- _EXERCISE DETAILS_
It would help if you retyped the data exactly, leaving out the pictures.

+++++

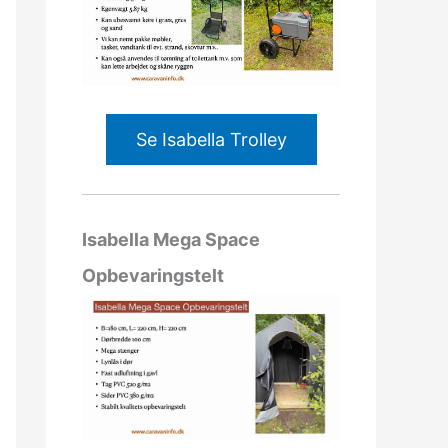
Se Isabella Trolley
Isabella Mega Space
Opbevaringstelt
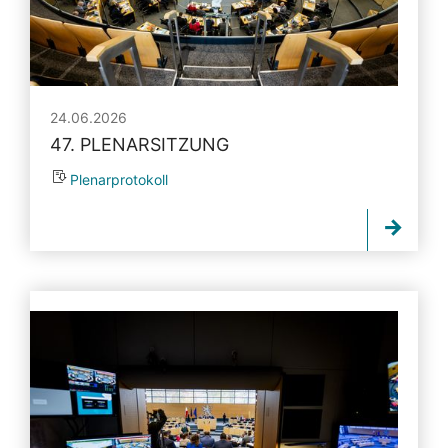
24.06.2026
47. PLENARSITZUNG
Plenarprotokoll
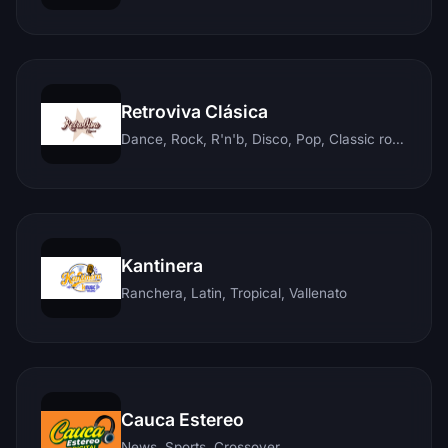
Retroviva Clásica
Dance, Rock, R'n'b, Disco, Pop, Classic rock, Techno, Reggae
Kantinera
Ranchera, Latin, Tropical, Vallenato
Cauca Estereo
News, Sports, Crossover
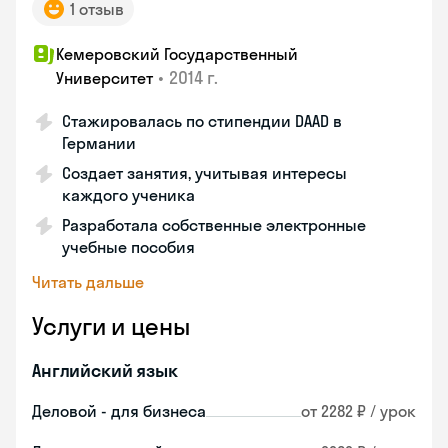
1 отзыв
Кемеровский Государственный
•
2014 г.
Университет
Стажировалась по стипендии DAAD в
Германии
Создает занятия, учитывая интересы
каждого ученика
Разработала собственные электронные
учебные пособия
Читать дальше
Услуги и цены
Английский язык
Деловой - для бизнеса
от 2282 ₽ / урок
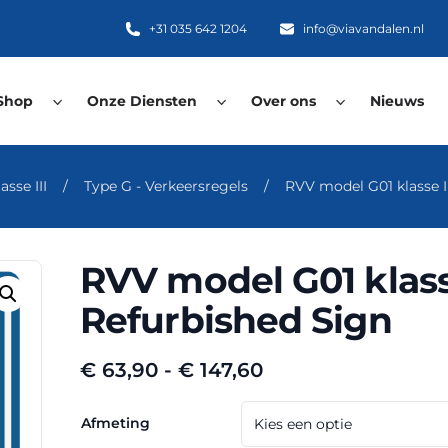
+31 035 642 1204
info@viavandalen.nl
Shop
Onze Diensten
Over ons
Nieuws
asse III
/
Type G - Verkeersregels
/
RVV model G01 klasse I
RVV model G01 klasse
Refurbished Sign
Prijsklasse:
€
63,90
-
€
147,60
€ 63,90
tot
Afmeting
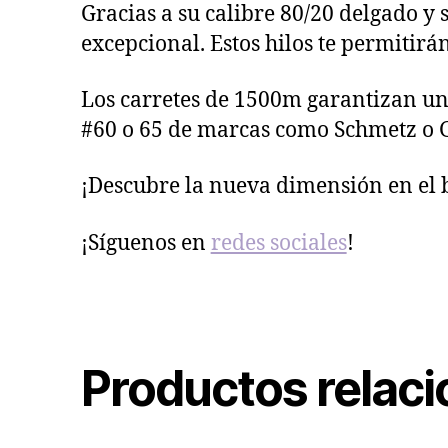
Gracias a su calibre 80/20 delgado y
excepcional. Estos hilos te permitir
Los carretes de 1500m garantizan un
#60 o 65 de marcas como Schmetz o G
¡Descubre la nueva dimensión en el 
¡Síguenos en
redes sociales
!
Productos relac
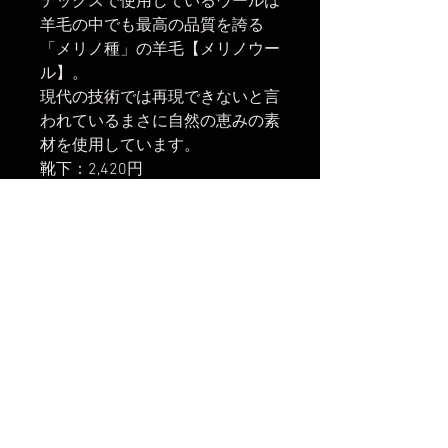
テックスで使用しているウールは
羊毛の中でも最高の品質を誇る
「メリノ種」の羊毛【メリノウー
ル】。
現代の技術では再現できないと言
われているまさに自然の恵みの素
材を使用しています。
靴下：2,420円
Sサイズ：22～24cm
Mサイズ：25～27cm
素材：ウール94％ ナイロン
3％ ポリウレタン2％ ポリエ
ステル1％
色：グレー、カーキ、ネイビー、
マスタード、オレンジ、レッド
楽天市場でのご購入は
こちら
Yahoo!ショッピングでのご購入は
こちら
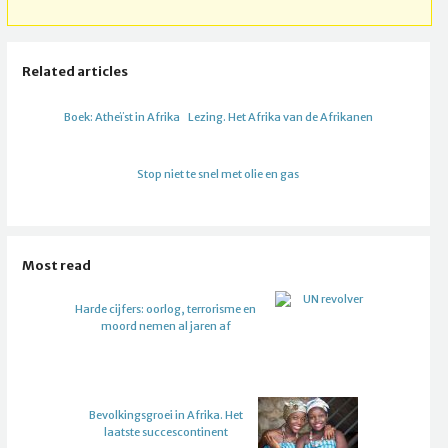
Related articles
Boek: Atheïst in Afrika
Lezing. Het Afrika van de Afrikanen
Stop niet te snel met olie en gas
Most read
Harde cijfers: oorlog, terrorisme en
moord nemen al jaren af
Bevolkingsgroei in Afrika. Het
laatste succescontinent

+++++

- _RESPONSE AREA_
Se Isabella Trolley
Isabella Mega Space
Opbevaringstelt
24.06.2026
47. PLENARSITZUNG
Plenarprotokoll
Retroviva Clásica
Dance, Rock, R'n'b, Disco, Pop, Classic rock, Techno, Reggae
Kantinera
Ranchera, Latin, Tropical, Vallenato
Cauca Estereo
News, Sports, Crossover
1 отзыв
Кемеровский Государственный
•
2014 г.
Университет
Стажировалась по стипендии DAAD в
Германии
Создает занятия, учитывая интересы
каждого ученика
Разработала собственные электронные
учебные пособия
Читать дальше
Услуги и цены
Английский язык
Деловой - для бизнеса
от 2282 ₽ / урок
+31 035 642 1204
info@viavandalen.nl
Shop
Onze Diensten
Over ons
Nieuws
asse III
/
Type G - Verkeersregels
/
RVV model G01 klasse I
RVV model G01 klasse
Refurbished Sign
Prijsklasse:
€
63,90
-
€
147,60
€ 63,90
tot
Afmeting
Gracias a su calibre 80/20 delgado y
excepcional. Estos hilos te permitir
Los carretes de 1500m garantizan un
#60 o 65 de marcas como Schmetz o G
¡Descubre la nueva dimensión en el 
¡Síguenos en
redes sociales
!
Productos relac
テックスで使用しているウールは
羊毛の中でも最高の品質を誇る
「メリノ種」の羊毛【メリノウー
ル】。
現代の技術では再現できないと言
われているまさに自然の恵みの素
材を使用しています。
靴下：2,420円
Sサイズ：22～24cm
Mサイズ：25～27cm
素材：ウール94％ ナイロン
3％ ポリウレタン2％ ポリエ
ステル1％
色：グレー、カーキ、ネイビー、
マスタード、オレンジ、レッド
楽天市場でのご購入は
こちら
Yahoo!ショッピングでのご購入は
こちら
Related articles
Boek: Atheïst in Afrika
Lezing. Het Afrika van de Afrikanen
Stop niet te snel met olie en gas
Most read
Harde cijfers: oorlog, terrorisme en
moord nemen al jaren af
Bevolkingsgroei in Afrika. Het
laatste succescontinent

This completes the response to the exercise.